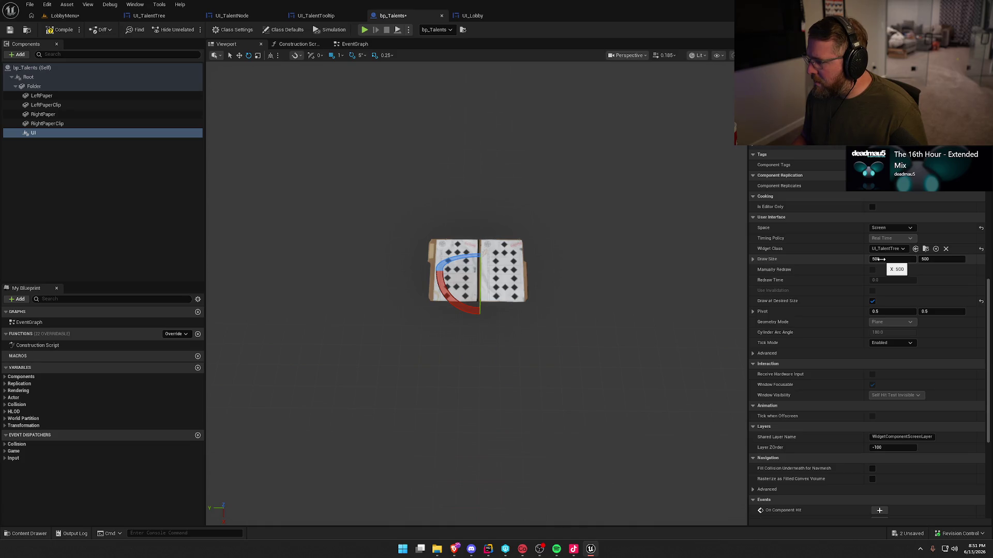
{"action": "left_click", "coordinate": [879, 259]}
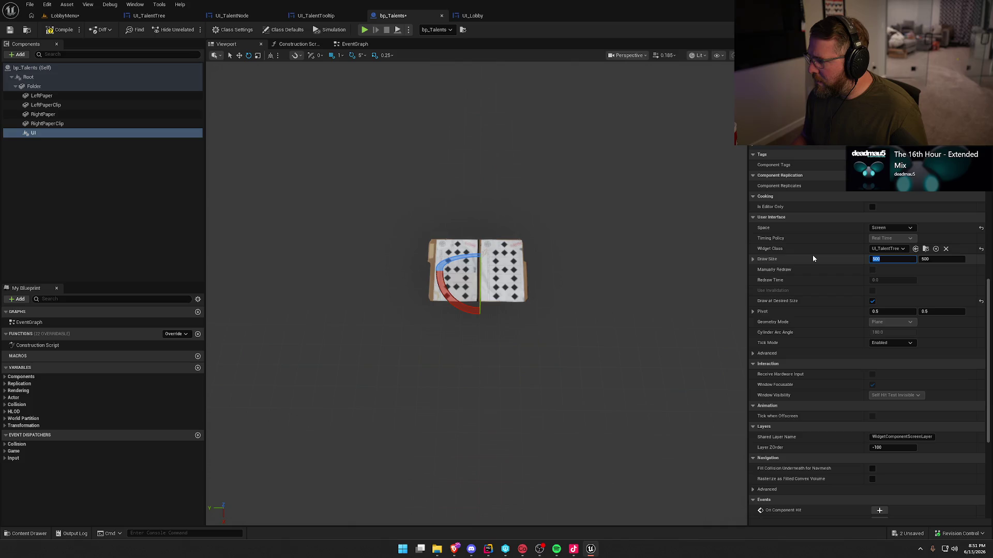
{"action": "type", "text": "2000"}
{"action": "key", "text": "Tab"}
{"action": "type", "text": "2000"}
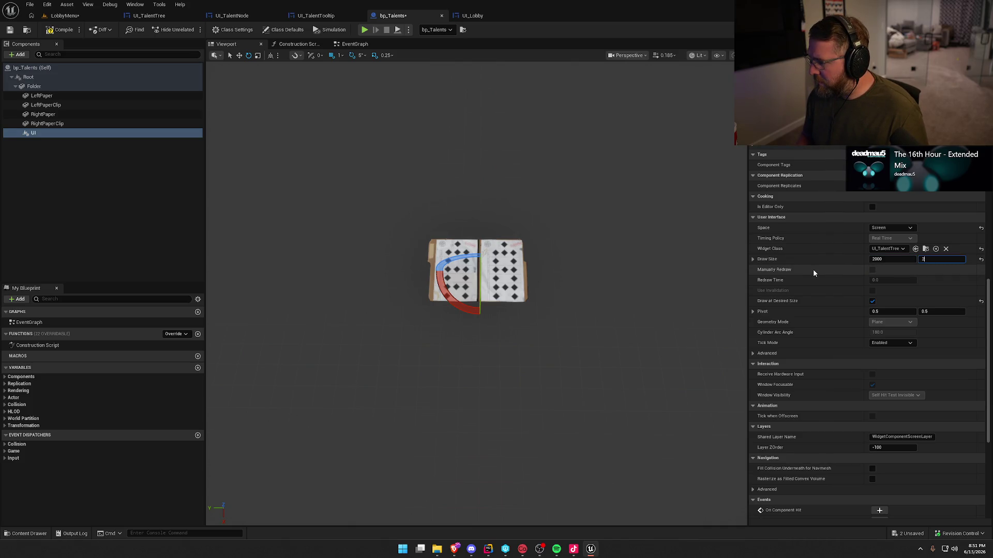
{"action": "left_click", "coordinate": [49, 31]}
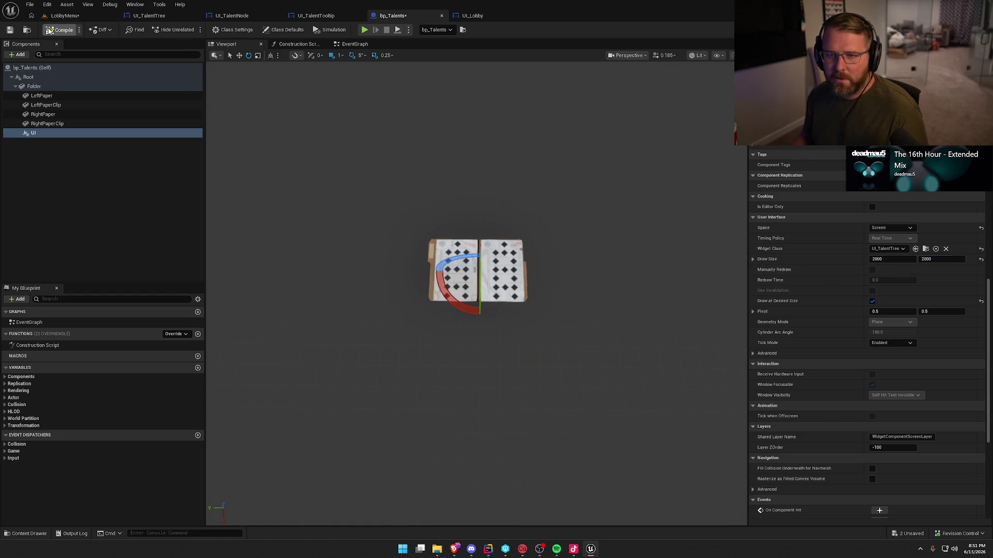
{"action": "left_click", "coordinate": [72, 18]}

---

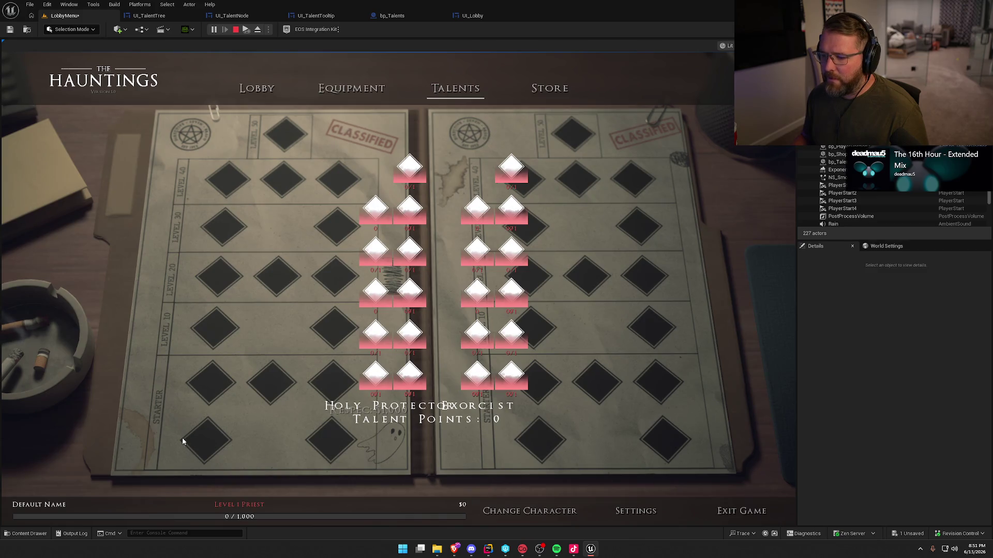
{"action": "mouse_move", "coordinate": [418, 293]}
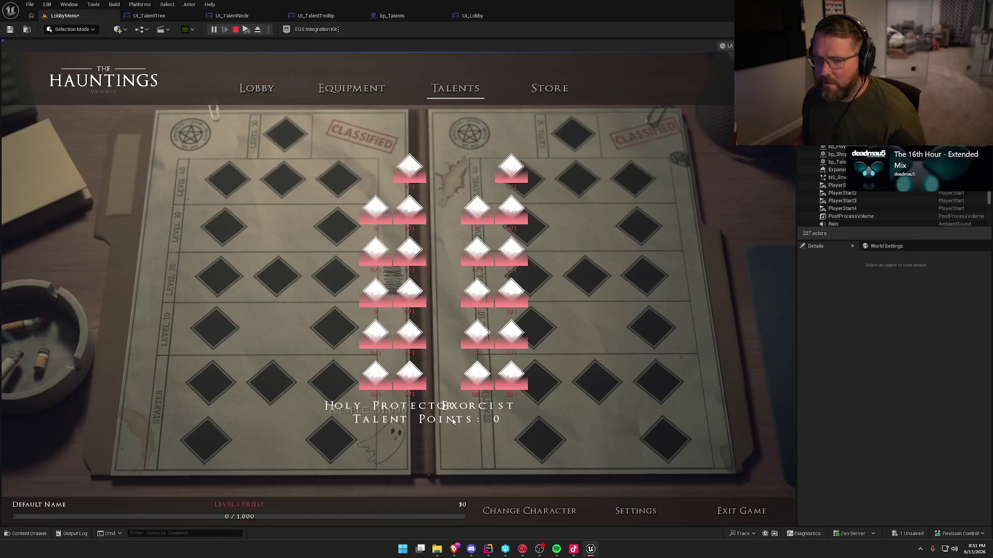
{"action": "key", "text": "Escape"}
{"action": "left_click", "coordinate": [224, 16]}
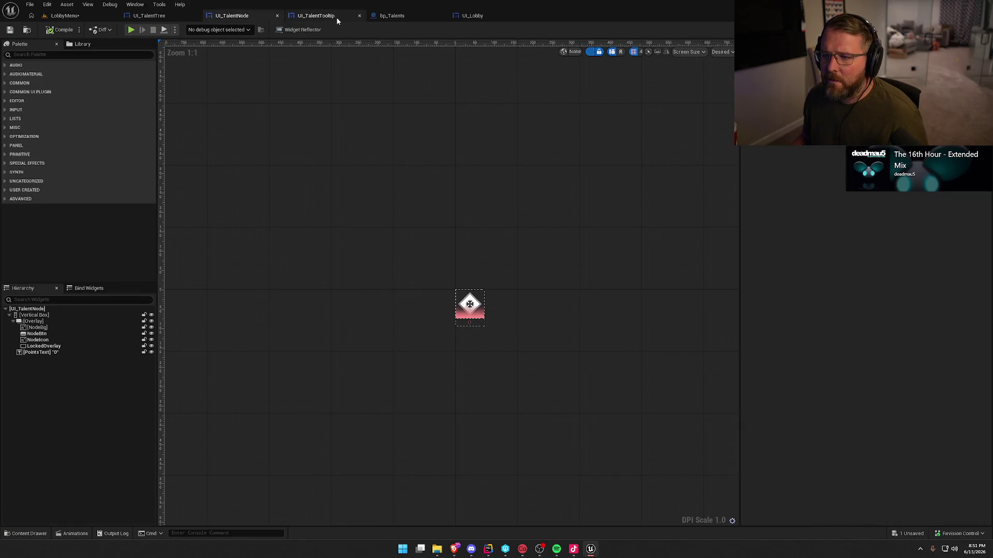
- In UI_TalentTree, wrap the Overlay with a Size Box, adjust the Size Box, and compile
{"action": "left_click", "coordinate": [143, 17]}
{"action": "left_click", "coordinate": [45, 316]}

Work required: What is the number of lines in the data that hold the string "coordinate"? Answer with the number only.

Response to this exercise: 7